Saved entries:
◆ ◆ ◆ ◆
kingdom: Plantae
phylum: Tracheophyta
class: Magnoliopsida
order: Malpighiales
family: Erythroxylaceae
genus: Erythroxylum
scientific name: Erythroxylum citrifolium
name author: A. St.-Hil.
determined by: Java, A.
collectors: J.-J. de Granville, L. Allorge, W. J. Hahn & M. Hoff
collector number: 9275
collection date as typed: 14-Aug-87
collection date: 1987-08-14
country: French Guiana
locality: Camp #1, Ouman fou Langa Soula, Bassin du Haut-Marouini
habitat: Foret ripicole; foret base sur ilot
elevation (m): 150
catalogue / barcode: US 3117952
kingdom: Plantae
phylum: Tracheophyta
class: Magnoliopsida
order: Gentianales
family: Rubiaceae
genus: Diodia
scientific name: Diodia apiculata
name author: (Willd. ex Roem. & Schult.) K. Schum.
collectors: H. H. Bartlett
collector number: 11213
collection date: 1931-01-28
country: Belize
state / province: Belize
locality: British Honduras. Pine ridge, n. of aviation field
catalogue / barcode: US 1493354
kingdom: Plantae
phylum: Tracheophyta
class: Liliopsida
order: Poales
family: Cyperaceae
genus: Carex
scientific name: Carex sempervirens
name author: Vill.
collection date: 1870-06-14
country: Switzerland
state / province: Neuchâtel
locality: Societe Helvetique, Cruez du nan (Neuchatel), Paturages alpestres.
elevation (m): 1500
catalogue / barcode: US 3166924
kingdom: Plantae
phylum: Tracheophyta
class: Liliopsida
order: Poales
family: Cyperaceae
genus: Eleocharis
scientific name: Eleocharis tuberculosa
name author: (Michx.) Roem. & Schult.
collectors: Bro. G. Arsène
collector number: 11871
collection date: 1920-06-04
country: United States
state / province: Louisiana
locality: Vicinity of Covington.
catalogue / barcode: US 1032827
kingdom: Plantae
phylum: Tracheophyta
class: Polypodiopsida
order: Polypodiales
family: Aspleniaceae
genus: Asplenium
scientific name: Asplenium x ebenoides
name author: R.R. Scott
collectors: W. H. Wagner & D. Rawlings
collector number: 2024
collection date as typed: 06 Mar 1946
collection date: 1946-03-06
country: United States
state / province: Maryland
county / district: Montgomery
◆ ◆ ◆ ◆
Convert the stretch of data from the line containing "name author: R.R. Scott" through the end of the data into a two-column CSV with the headers field and value. Each line gets one row, with each entry in its own quoted field and any line breaks replaced by spaces.

● Final result
field,value
"name author:","R.R. Scott"
"collectors:","W. H. Wagner & D. Rawlings"
"collector number:","2024"
"collection date as typed:","06 Mar 1946"
"collection date:","1946-03-06"
"country:","United States"
"state / province:","Maryland"
"county / district:","Montgomery"